Tuesday, October 03, 2006

Abschied von Fischerhude

Das besondere an Fischerhude ist für mich nicht, dass es ein Künstlerdorf ist, welches alljährlich viele Bildungsbürger anzieht. Das besondere ist auch nicht, dass hier jedes dritte Haus einen Therapeuten, Lehrer oder heimlichen Künstler beherbergt. Für mich ist das besondere an Fischerhude, dass man dort fast 15 Jahre wohnen kann, ohne dass man von Menschen gegrüßt wird, die man täglich sieht. Die Muffligkeit der Gasthausbesitzer insbesondere ist wirklich einmalig!
Als ich zuerst hier her zog, fiel es mir kaum auf, da ich die schnodderige Berliner Art über 18 Jahre gewohnt war und man sich in Großstädten ja ohnehin nicht grüßt.
Doch nachdem ich 13 Jahre hier wohnte und die Bäckereiverkäuferin immer noch nicht meinen Namen wußte, fiel mir schon auf, dass dieser Ort in der Beziehung etwas wirklich besonderes ist.
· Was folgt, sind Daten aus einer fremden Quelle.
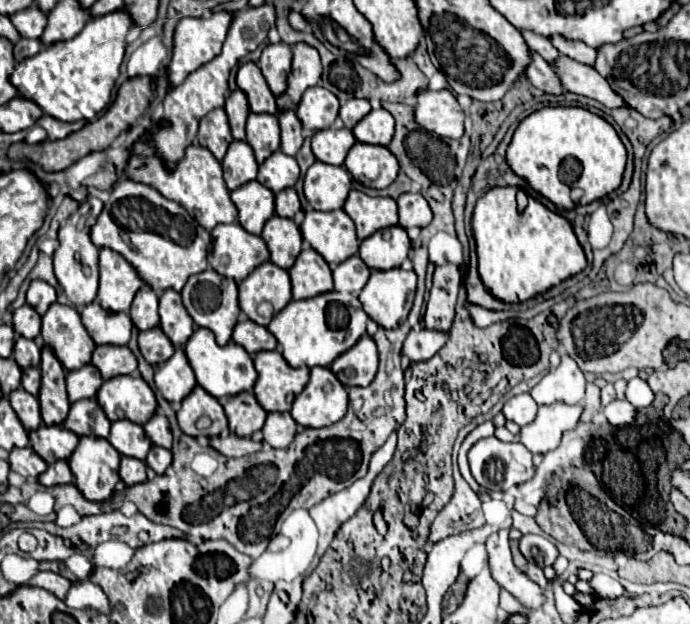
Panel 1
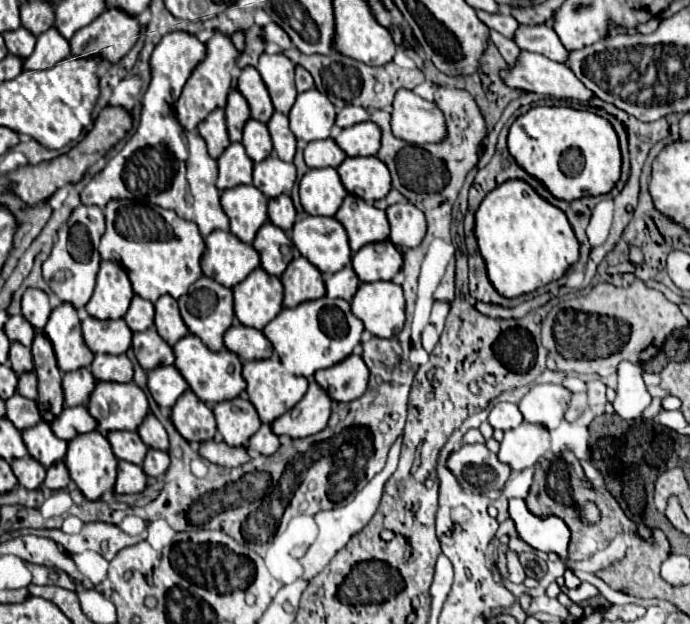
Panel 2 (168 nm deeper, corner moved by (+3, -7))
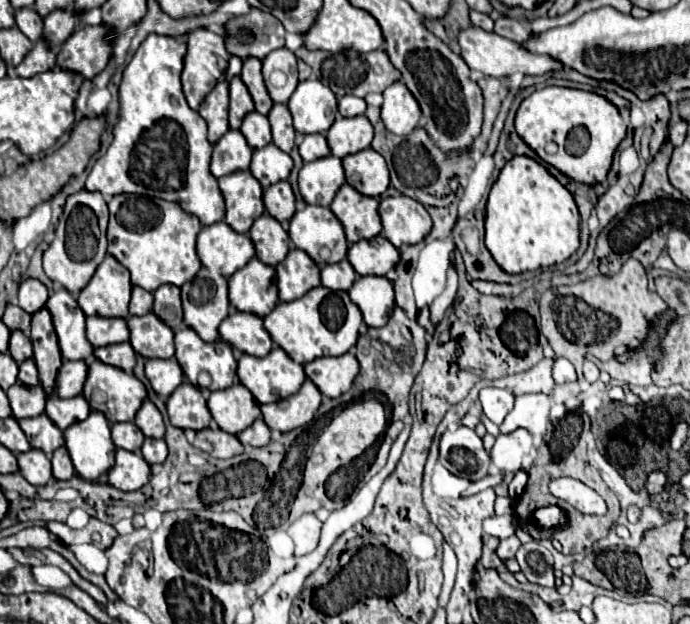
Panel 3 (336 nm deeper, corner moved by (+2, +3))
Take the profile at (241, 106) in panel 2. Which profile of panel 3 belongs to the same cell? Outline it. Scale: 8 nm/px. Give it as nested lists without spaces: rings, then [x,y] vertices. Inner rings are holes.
[[[233,76],[231,84],[229,84],[229,96],[231,96],[231,104],[229,104],[229,126],[233,130],[239,130],[245,114],[253,112],[253,100],[249,90],[245,88],[243,80],[239,76]]]

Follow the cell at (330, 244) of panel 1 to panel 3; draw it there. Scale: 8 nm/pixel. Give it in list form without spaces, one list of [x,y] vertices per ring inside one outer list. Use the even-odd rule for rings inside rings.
[[[305,206],[295,212],[289,222],[289,236],[319,268],[341,262],[347,256],[345,232],[329,208]]]

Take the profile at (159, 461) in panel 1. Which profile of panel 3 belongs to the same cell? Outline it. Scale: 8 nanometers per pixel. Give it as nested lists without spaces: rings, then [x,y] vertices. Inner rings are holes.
[[[145,438],[143,448],[141,448],[141,456],[145,458],[145,462],[147,462],[147,464],[163,462],[163,460],[167,458],[167,444],[165,444],[165,440]]]

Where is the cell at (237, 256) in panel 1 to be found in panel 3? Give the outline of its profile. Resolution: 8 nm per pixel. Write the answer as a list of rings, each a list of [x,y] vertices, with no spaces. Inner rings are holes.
[[[215,222],[199,232],[197,256],[205,268],[229,278],[255,256],[255,248],[247,234],[233,232],[225,222]]]

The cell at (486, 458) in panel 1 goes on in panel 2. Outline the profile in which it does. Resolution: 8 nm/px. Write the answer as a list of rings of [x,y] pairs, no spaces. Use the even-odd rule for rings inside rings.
[[[466,444],[452,452],[448,468],[454,472],[458,482],[470,492],[502,490],[512,468],[498,460],[486,444]]]

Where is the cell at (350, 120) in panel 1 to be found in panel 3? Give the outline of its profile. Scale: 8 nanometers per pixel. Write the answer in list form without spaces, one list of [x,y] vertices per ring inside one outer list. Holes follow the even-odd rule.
[[[343,96],[339,100],[339,114],[347,116],[347,118],[365,114],[365,100],[357,98],[357,96]]]

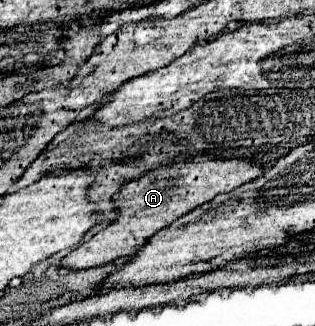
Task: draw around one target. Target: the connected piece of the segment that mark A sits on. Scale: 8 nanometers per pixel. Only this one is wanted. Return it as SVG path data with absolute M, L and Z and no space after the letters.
M235 158L187 160L187 162L177 162L177 164L147 172L139 180L127 182L123 190L117 194L117 204L121 204L121 210L117 210L119 218L111 226L95 234L87 244L71 252L61 266L71 270L85 270L85 268L115 262L119 258L133 256L149 238L153 238L159 230L169 228L183 214L191 212L193 208L205 202L211 202L217 194L231 192L237 186L259 178L261 174L263 174L263 166L259 162L235 160Z

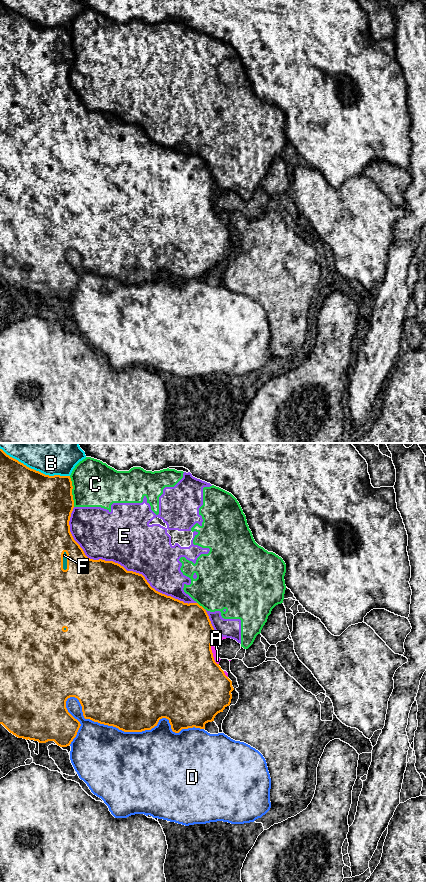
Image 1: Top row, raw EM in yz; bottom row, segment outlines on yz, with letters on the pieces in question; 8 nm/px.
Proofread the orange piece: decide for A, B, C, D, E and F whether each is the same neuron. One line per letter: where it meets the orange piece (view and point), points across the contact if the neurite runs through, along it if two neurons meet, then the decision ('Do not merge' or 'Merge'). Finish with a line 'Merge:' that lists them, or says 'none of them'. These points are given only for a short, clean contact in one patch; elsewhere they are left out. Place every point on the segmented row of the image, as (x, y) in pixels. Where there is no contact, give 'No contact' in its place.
A: Touches orange at yz (212, 653). Do not merge
B: Touches orange at yz (35, 470). Do not merge
C: Touches orange at yz (71, 491). Do not merge
D: Touches orange at yz (132, 731). Do not merge
E: Touches orange at yz (119, 564). Do not merge
F: Touches orange at yz (62, 561). Merge
Merge: F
6 Jahre lang sang ich im kleinen Fischerhuder Chor. Dieser Chor setzte sich hauptsächlich aus Lehreren und anderen Menschen zusammen, die kulturell etwas auf sich hielten. Außerdem setzte sich der Chor aus vielen Dazugezogenen wie ich eine bin, zusammen. Meine Freundin M., die einzige hier im Ort( sie ist ein besonderer Mensch und paßt hier eigentlich nicht wirklich her, in ihrer Offenheit Fremden gegenüber), sagte, als ich mich nach drei Jahren verwundert fragte, ob sich vielleicht irgendwann eine private Einladung über den Chor ergeben würde, dass käme noch, ich müsse den Leuten Zeit geben. Es hat sich nie eine Einladung ergeben. Hier könnten vielleicht einige Menschen meinen, nun ja, es mag ja auch an ihr gelegen haben. Richtig, könnte auch an mir gelegen haben. Interessant ist nur, dass ich in Berlin einen sehr großen Bekanntenkreis hatte und eigentlich auch immer gerne eingeladen wurde. Immerhin grüssen mich die meisten noch. Das ist dann aber auch wirklich alles.
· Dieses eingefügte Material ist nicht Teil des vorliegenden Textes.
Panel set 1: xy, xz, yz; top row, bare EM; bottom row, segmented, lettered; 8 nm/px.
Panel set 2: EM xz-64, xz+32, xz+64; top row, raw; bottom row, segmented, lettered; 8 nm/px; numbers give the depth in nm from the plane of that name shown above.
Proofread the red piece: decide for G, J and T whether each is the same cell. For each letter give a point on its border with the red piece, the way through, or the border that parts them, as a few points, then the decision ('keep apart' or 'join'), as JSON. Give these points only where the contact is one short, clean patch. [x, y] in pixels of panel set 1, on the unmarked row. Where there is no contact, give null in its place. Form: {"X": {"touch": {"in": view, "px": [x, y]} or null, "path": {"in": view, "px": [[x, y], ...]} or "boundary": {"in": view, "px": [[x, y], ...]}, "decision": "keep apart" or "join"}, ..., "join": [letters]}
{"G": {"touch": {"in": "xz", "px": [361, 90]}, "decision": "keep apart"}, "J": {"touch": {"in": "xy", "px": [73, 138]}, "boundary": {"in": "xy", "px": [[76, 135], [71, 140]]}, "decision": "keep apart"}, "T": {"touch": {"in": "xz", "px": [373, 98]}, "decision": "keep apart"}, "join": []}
Eine weitere besondere typische Eigenheit der Fischerhuder ist, trifft man sich beim Einkaufen im Dorf, schnackt ein wenig über dies und das und es kommt ein weiterer Mensch hinzu, bricht das Gespräch mit dem ersten sofort ab und man wendet sich körperlich auch der anderen Person hinzu, mitten im Satz. Das habe ich nicht nur ein Mal, sondern häufig und mit jeweils wechselnden Gesprächspartnern erlebt. Vor allem von solchen Menschen, die sich auf Nachfrage sicherlich selbst als höflich bezeichnen würden. Ist eben eine Fischerhuder Eigenart! Wie gesagt, ich rede hier hauptsächlich von dazugezogenen Akademikern.
Die netteste Eingeborene ist mit Sicherheit meine ehemalige Vermieterin. Sie ist freundlich,herzlich, verbindlich, zugewandt und hilfsbereit. Eine reizende über 70jährige alte Dame. Ich kann mir nicht vorstellen, wie dieser Ort sie hervorgebracht hat.